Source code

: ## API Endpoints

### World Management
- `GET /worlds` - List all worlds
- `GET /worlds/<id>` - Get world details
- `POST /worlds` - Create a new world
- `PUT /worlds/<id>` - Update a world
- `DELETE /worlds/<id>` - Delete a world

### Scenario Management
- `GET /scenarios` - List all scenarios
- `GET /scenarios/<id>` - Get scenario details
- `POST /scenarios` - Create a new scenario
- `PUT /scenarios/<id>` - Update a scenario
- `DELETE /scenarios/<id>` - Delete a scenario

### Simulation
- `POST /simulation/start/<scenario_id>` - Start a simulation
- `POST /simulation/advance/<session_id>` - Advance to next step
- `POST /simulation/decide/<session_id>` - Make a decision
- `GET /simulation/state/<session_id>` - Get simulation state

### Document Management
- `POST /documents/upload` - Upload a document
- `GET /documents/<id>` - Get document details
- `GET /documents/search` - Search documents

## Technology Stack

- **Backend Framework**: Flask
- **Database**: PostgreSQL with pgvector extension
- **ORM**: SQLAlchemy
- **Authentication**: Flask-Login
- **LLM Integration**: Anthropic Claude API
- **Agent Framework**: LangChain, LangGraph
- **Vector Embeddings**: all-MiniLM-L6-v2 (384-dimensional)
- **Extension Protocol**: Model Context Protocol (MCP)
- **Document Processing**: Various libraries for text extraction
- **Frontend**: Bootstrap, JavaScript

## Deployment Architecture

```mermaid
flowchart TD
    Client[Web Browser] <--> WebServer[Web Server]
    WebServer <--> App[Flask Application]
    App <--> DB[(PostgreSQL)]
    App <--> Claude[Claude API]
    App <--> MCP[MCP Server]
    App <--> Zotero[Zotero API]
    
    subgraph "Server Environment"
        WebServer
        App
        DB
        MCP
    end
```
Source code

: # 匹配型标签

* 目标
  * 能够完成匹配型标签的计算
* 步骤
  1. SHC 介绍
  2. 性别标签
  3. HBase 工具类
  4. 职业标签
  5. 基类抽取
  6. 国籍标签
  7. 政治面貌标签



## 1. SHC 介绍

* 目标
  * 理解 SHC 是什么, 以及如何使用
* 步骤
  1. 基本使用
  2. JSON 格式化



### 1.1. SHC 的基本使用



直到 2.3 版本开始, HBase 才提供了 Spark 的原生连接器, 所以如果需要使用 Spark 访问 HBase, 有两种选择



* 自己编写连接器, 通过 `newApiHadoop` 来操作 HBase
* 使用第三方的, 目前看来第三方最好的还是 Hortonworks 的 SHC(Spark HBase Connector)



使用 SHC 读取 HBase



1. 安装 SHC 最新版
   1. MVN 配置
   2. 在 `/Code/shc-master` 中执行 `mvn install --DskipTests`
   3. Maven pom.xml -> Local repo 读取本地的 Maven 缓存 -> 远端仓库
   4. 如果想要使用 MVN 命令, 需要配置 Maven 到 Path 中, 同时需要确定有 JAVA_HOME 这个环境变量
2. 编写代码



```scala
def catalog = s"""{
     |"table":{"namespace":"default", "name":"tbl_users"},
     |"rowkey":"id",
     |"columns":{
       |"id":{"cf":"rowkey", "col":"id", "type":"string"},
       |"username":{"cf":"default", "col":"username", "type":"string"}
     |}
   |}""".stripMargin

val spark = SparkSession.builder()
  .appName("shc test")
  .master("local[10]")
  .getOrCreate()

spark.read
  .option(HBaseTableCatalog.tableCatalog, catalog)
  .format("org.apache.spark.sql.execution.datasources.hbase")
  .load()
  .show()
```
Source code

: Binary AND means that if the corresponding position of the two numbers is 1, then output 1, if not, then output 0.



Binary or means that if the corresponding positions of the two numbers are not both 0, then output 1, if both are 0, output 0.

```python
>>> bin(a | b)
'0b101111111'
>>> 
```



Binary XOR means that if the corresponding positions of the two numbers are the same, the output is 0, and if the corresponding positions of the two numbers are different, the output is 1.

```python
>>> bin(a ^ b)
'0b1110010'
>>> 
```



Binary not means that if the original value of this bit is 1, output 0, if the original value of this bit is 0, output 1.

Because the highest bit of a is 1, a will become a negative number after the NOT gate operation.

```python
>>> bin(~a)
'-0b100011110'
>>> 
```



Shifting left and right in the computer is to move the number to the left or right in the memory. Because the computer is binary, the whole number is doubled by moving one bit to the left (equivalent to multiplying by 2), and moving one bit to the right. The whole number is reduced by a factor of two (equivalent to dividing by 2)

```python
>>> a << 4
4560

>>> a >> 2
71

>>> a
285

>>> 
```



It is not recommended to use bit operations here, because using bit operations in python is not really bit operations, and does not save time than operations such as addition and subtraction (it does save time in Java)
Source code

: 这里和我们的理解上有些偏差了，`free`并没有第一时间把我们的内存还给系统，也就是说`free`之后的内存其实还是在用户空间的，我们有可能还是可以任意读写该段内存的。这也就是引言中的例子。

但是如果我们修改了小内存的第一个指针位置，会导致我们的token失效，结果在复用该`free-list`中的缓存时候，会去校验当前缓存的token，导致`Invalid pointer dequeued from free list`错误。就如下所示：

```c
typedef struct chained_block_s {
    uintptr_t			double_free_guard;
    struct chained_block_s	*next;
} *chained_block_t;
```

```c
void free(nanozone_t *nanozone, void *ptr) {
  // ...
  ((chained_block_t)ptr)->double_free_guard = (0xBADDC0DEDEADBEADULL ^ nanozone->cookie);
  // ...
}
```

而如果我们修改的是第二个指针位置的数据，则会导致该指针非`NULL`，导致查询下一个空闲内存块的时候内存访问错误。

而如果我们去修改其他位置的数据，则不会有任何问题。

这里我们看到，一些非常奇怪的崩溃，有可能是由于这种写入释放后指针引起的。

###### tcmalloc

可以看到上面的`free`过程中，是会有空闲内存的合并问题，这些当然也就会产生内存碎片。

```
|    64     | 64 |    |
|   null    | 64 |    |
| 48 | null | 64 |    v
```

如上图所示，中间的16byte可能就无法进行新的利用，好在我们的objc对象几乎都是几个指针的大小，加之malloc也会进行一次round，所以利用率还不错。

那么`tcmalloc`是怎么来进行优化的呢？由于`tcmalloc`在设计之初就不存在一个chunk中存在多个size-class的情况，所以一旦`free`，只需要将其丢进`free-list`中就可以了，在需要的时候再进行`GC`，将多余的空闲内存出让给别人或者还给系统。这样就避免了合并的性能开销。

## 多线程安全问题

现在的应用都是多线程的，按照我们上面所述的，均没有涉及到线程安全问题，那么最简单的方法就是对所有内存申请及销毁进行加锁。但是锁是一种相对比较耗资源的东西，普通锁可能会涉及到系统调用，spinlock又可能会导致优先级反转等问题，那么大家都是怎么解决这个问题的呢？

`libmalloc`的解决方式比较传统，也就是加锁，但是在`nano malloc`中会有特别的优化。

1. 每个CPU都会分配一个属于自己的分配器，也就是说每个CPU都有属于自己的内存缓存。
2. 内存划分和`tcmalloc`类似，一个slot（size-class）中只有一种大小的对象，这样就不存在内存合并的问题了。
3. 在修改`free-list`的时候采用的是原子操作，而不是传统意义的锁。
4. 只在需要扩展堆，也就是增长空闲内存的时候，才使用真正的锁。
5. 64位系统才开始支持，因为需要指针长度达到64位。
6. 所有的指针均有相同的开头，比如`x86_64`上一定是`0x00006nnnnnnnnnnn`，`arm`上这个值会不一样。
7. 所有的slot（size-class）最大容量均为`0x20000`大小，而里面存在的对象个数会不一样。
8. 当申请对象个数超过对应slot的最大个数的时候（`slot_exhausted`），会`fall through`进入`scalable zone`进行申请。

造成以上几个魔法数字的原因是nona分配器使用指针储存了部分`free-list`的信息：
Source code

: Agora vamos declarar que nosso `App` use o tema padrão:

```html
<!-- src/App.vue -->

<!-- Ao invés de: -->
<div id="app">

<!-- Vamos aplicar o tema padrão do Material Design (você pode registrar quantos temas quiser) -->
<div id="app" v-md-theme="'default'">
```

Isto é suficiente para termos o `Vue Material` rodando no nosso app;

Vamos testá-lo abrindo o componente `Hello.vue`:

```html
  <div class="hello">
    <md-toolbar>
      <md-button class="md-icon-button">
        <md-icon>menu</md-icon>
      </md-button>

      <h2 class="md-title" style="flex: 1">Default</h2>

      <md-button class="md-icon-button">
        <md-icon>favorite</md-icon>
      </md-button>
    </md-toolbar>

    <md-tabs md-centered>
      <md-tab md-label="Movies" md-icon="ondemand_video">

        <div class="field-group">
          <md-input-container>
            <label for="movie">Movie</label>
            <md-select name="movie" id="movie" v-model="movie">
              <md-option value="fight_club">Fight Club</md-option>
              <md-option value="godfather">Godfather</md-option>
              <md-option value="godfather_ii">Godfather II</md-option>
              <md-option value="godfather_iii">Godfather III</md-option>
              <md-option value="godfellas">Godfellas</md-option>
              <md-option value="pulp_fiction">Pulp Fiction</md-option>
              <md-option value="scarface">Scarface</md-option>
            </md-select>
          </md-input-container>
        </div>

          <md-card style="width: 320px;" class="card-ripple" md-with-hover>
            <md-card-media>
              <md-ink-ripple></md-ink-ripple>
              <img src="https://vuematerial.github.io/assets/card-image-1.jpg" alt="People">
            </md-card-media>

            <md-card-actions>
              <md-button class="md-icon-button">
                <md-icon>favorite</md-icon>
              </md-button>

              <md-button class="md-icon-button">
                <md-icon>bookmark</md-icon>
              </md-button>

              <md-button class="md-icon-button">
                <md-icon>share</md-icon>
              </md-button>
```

__________________________________________________

INSTRUCTIONS FOR THE TASK
Please filter the entries for the word "scenarios" and copy the lines that have it.

OUTPUT FOR THIS TASK
- `GET /scenarios` - List all scenarios
- `GET /scenarios/<id>` - Get scenario details
- `POST /scenarios` - Create a new scenario
- `PUT /scenarios/<id>` - Update a scenario
- `DELETE /scenarios/<id>` - Delete a scenario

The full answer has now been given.